Rail defects similar to those blamed for fiery derailments in several U.S. states have been documented by federal inspectors at 24,000 locations along America’s 140,000-mile rail network—roughly once in every six miles of track—the Associated Press reports.
The inspectors checked railroads that haul tanker trains loaded with “volatile crude oil” of the type that exploded in Quebec in July, 2013, incinerating downtown Lac-Mégantic and killing 47 people. The problems they identified “included worn rails and other equipment; bolts meant to hold tracks in place that were broken, loosened or missing; and cracks in steel bars joining sections of track. They also noted failures by railroads to quickly fix problems identified through inspections.”
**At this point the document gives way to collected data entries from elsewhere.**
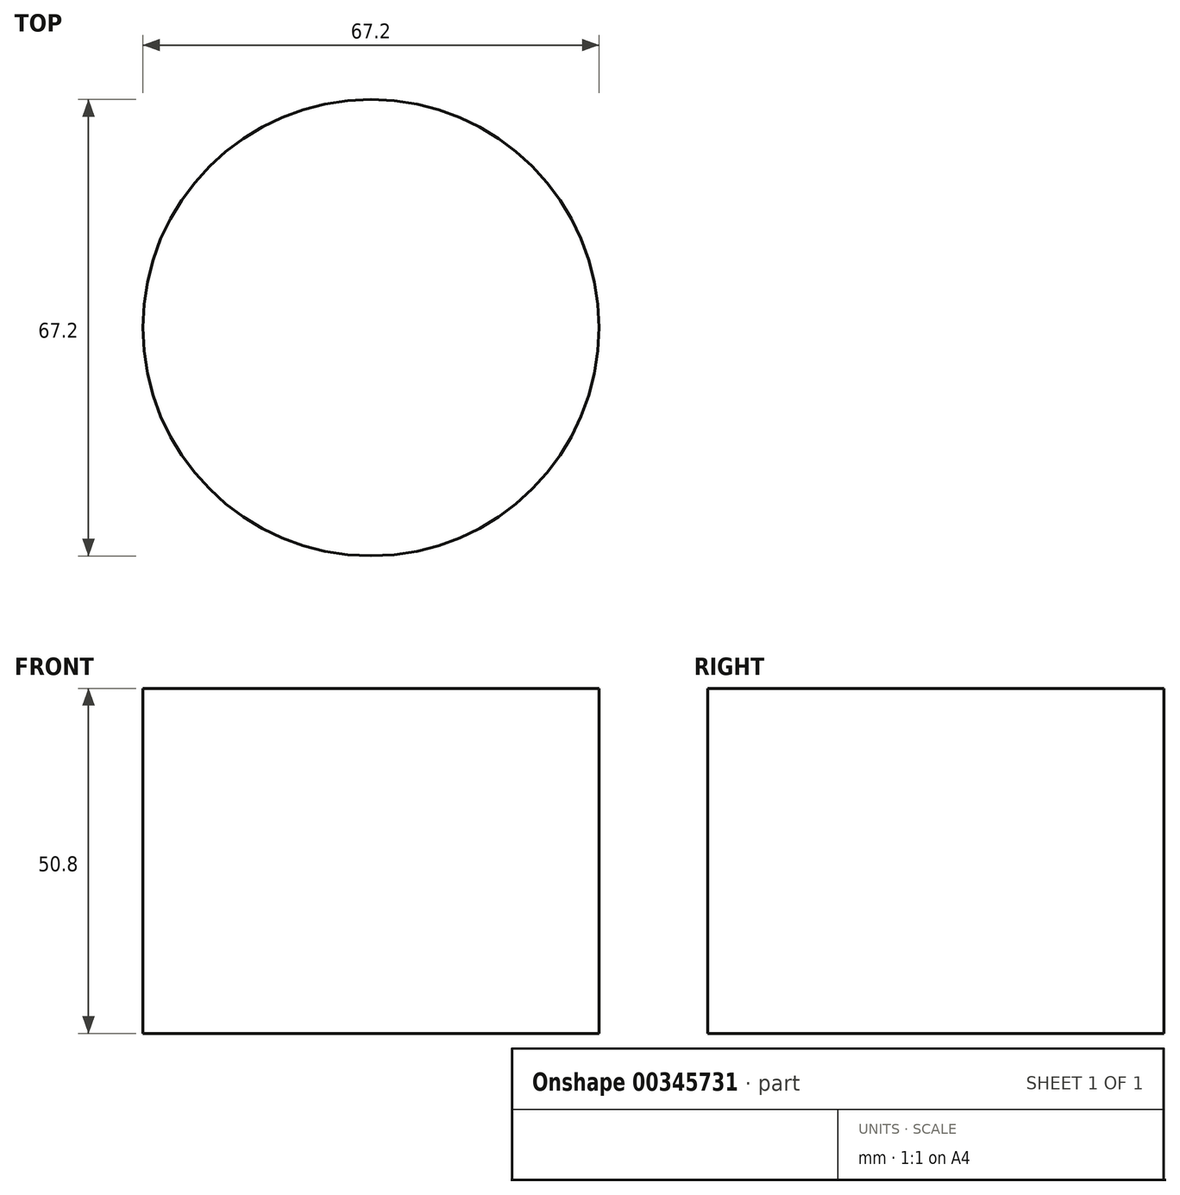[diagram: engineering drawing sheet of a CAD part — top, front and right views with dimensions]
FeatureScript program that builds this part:
annotation { "Feature Type Name" : "Feature", "Feature Type Description" : "" }
export const myFeature = defineFeature(function(context is Context, id is Id, definition is map)
    precondition{}
    {
        {
            var Q0;
            Q0=qCreatedBy(makeId("Top.planeOp"),FACE);
            var sketch = newSketch(context, id + "F0", { "sketchPlane" : qUnion([Q0])});
            skCircle(sketch, "E0", {"center": v(0, 0) * mm, "radius": 33.6 * mm});
            skSolve(sketch);
        }
        {
            var Q0;
            Q0=makeQuery(id+"F0.imprint","IMPRINT",FACE,{"disambiguationData":[TD([[makeQuery(id+"F0.imprint","IMPRINT",EDGE,{"derivedFrom":sQuery(id+"F0.wireOp",EDGE,"E0")}),1.0]])]});
            extrude(context, id + "F1", {"entities" : qUnion([Q0]), "depth" : 50.8 * mm});
        }
    });
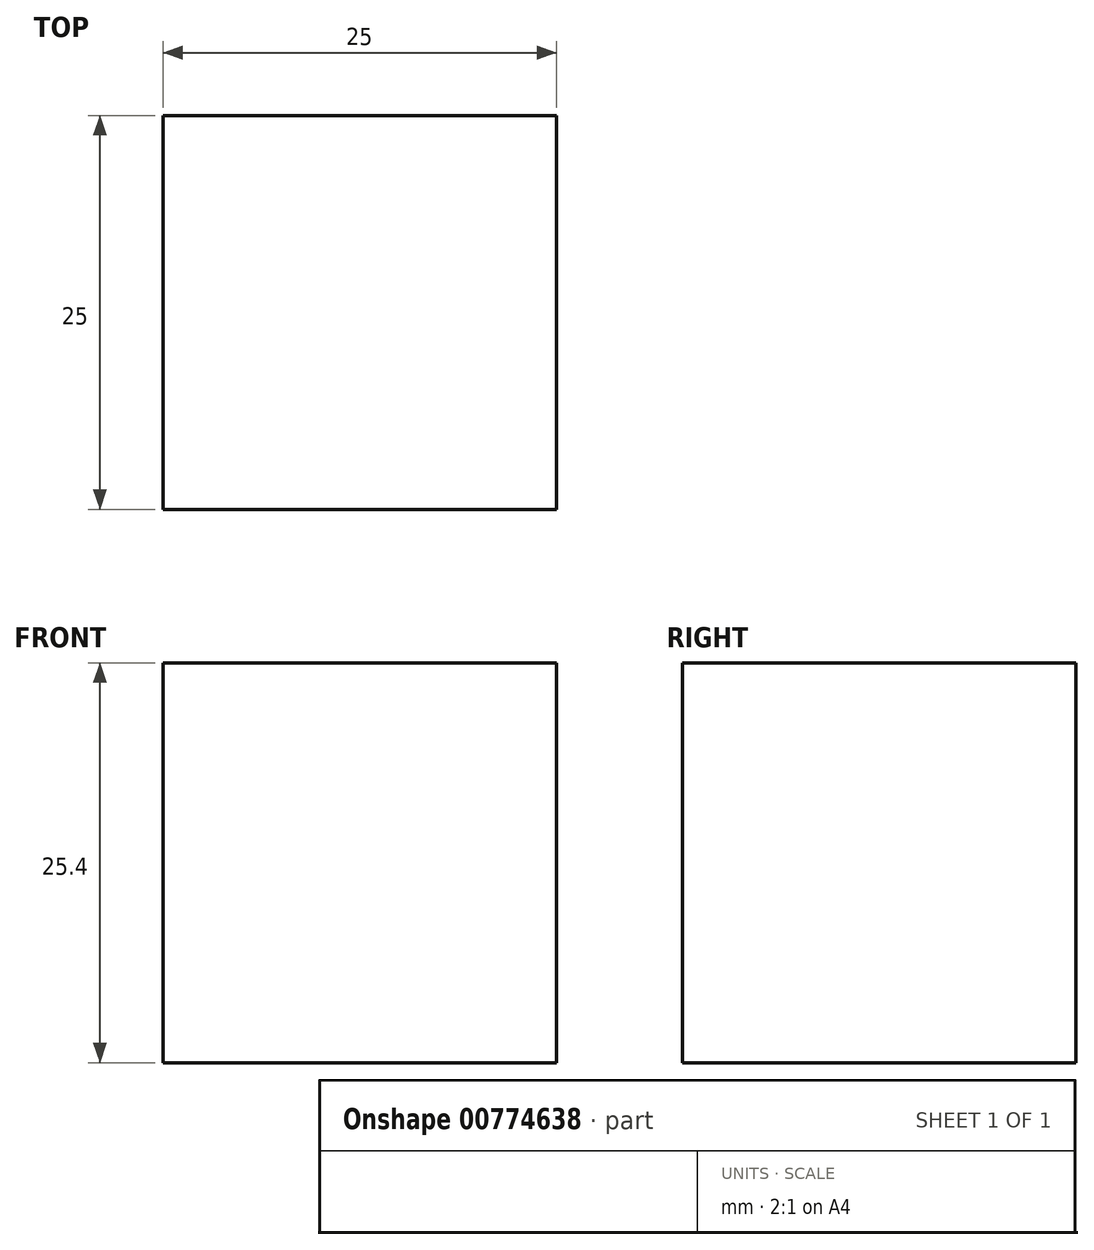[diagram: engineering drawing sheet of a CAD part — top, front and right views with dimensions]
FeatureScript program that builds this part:
annotation { "Feature Type Name" : "Feature", "Feature Type Description" : "" }
export const myFeature = defineFeature(function(context is Context, id is Id, definition is map)
    precondition{}
    {
        {
            var Q0;
            Q0=qCreatedBy(makeId("Top.planeOp"),FACE);
            var sketch = newSketch(context, id + "F0", { "sketchPlane" : qUnion([Q0])});
            skLineSegment(sketch, "E0.bottom", {"start": v(12.5, -12.5) * mm, "end": v(-12.5, -12.5) * mm});
            skLineSegment(sketch, "E0.top", {"start": v(12.5, 12.5) * mm, "end": v(-12.5, 12.5) * mm});
            skLineSegment(sketch, "E0.left", {"start": v(12.5, -12.5) * mm, "end": v(12.5, 12.5) * mm});
            skLineSegment(sketch, "E0.right", {"start": v(-12.5, -12.5) * mm, "end": v(-12.5, 12.5) * mm});
            skPoint(sketch, "E0.middle", {"position": v(0, 0) * mm});
            skSolve(sketch);
        }
        {
            var Q0;
            Q0=makeQuery(id+"F0.imprint","IMPRINT",FACE,{"disambiguationData":[TD([[makeQuery(id+"F0.imprint","IMPRINT",EDGE,{"derivedFrom":sQuery(id+"F0.wireOp",EDGE,"E0.bottom")}),-1.0]])]});
            extrude(context, id + "F1", {"entities" : qUnion([Q0]), "depth" : 25.4 * mm, "offsetDistance" : 25.4 * mm});
        }
        {
            var Q0;
            Q0=makeQuery(id+"F1.opExtrude","CAP_FACE",FACE,{"disambiguationData":[OSD([sQuery(id+"F0.wireOp",EDGE,"E0.bottom"),sQuery(id+"F0.wireOp",EDGE,"E0.top"),sQuery(id+"F0.wireOp",EDGE,"E0.left"),sQuery(id+"F0.wireOp",EDGE,"E0.right")])],"isStart":true});
            var sketch = newSketch(context, id + "F2", { "sketchPlane" : qUnion([Q0])});
            skCircle(sketch, "E1", {"center": v(5.62, 5.7) * mm, "radius": 4.52 * mm});
            skSolve(sketch);
        }
        {
            var Q0;
            Q0=sQuery(id+"F2.wireOp",EDGE,"E1");
            extrude(context, id + "F3", {"bodyType" : ToolBodyType.SURFACE, "surfaceEntities" : qUnion([Q0]), "depth" : 4 * mm, "offsetDistance" : 25 * mm});
        }
        {
            var Q0;
            Q0 = qSketchRegion(id + "F0", true);
            extrude(context, id + "F4", {"entities" : qUnion([Q0]), "operationType" : NewBodyOperationType.ADD, "depth" : 25 * mm, "offsetDistance" : 25 * mm});
        }
    });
Many were “similar to those blamed in derailments that triggered massive fires or oil spills in Oregon, Virginia, Montana, and elsewhere,” AP reports. “In Lynchburg, VA, cracks in the track that went unrepaired led to a[n] oil train coming off the rails and exploding along the James River in 2014. In Culbertson, MT, a 2015 accident that spilled 27,000 gallons of oil from a BNSF Railway train was blamed on defective or missing fasteners used to hold the tracks in place. And in Mosier, OR, broken rail bolts were blamed in a Union Pacific oil train derailment and fire last year.”
The derailment in Lac-Mégantic was not, in fact, blamed on faulty rails, but on a combination of crew inattention and brake failure. Nevertheless, the ongoing occurrence of “apocalyptic” derailments of so-called “bomb trains” loaded with highly volatile grades of crude oil continues to focus critical scrutiny on the practice.